Leven lang ontwikkelen en kunnen werken tot AOW-gerechtigde leeftijd
Het kabinet wil stappen zetten om de ambitie van een leven lang leren te verwezenlijken:
- Vervanging fiscale aftrekpost voor scholingskosten: deze zal worden vervangen door een individuele leerrekening voor alle Nederlanders die een startkwalificatie hebben behaald.
- Afspraken met sociale partners: met sociale partners worden afspraken gemaakt over hun bijdragen aan het leven lang leren, waar ook O&O fondsen bij worden betrokken, het kabinet zal inzetten op een leeftijdsbewust personeelsbeleid.
- Aftrekpost transitievergoeding: investeringskosten mbt de inzetbaarheid van werknemers binnen de eigen organisatie komen in mindering op de transitievergoeding.
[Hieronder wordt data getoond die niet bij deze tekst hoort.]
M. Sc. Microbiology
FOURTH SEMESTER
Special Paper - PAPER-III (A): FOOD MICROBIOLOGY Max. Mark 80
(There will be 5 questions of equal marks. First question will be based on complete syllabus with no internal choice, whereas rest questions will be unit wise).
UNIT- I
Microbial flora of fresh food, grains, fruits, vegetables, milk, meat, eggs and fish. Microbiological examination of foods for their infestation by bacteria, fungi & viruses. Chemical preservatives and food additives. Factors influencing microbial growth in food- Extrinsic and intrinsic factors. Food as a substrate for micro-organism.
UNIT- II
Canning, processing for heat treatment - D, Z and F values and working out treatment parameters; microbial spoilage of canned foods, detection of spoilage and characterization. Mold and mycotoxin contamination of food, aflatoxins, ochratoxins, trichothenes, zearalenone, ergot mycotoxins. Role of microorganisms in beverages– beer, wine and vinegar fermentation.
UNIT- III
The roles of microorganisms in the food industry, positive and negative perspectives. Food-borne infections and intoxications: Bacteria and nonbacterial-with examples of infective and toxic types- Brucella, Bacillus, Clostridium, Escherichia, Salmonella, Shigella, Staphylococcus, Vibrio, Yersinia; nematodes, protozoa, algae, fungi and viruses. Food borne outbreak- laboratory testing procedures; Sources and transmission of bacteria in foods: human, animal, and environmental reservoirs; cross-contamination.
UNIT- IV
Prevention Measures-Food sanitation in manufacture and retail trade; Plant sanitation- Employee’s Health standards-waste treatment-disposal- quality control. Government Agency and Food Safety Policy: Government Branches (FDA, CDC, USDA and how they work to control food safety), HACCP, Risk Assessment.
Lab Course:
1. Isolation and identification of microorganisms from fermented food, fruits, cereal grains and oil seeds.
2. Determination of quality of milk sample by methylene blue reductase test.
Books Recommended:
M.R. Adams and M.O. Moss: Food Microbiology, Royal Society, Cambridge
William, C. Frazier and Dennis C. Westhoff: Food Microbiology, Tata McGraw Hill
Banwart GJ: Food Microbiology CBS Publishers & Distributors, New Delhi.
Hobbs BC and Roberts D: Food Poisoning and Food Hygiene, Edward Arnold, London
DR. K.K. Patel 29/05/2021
- Verlenging IOW uitkering (na afloop WW): de Wet IOW wordt verlengd met vier jaar voor oudere werknemers die toch werkloos of arbeidsongeschikt worden. Hiermee wordt voorkomen dat deze werknemers na het aflopen van de WW- of WGA-uitkering hun eigen vermogen, of dat van hun partner, dienen ‘op te eten’ voordat zij in aanmerking komen voor inkomensondersteuning. Ook zal de leeftijdsgrens van de IOW vanaf 2020 meestijgen met de AOW-leeftijd.
- Extra investering begeleiding UWV: het kabinet zal 40 miljoen euro per jaar inzetten voor extra persoonlijke begeleiding door het UWV van werkzoekenden in de WW.
Inclusieve markt
- Werken met een beperking: het kabinet wil dat gemeenten arrangementen gaan aanbieden voor beschut werk, daar waar werken in regulier werk onmogelijk is. Volgens het regeerakkoord is hier een extra inspanning vereist door o.m.:
- Hoger budget: verhoging van het budget voor dienstverlening aan personen in een kwetsbare positie (20.000 extra banen);
- Loondispensatie: hetgeen wordt bekostigd door loonkostensubsidies in de Participatiewet te vervangen door loondispensatie (aanvulling inkomen door gemeente); en
- Werkgevers aanmoedigen: initiatieven om het aannemen van personen met een arbeidsbeperking aantrekkelijker te maken.
- Bijstand: het kabinet wil dat mensen in de bijstand meer perspectief krijgen om weer aan het werk te komen, in het bijzonder wordt de arbeidsmarktpositie van Nederlanders met een migratieachtergrond verbeterd.
- Afspraken over tegenprestatie: het kabinet gaat niet-vrijblijvende afspraken maken met gemeenten over de manier waarop zij uitvoering geven aan de bestaande tegenprestatie;
- Beleid positieverbetering: wanneer mensen vanuit de Participatiewet aan het werk komen, is het belangrijk dat ze er ook echt op vooruit gaan en dat wil het kabinet bereiken door met gemeenten afspraken te maken over het lokaal beleid om de armoedeval te verkleinen.
- Arbeidsmarktdiscriminatie: het huidige Actieplan Arbeidsmarktdiscriminatie krijgt een vervolg, waarbij o.m. aandacht wordt gegeven aan het tegengaan van discriminatie in sollicitatieprocedures en bij zwangerschap. Het kabinet ziet een stevige handhavende rol weggelegd voor de inspectie SZW.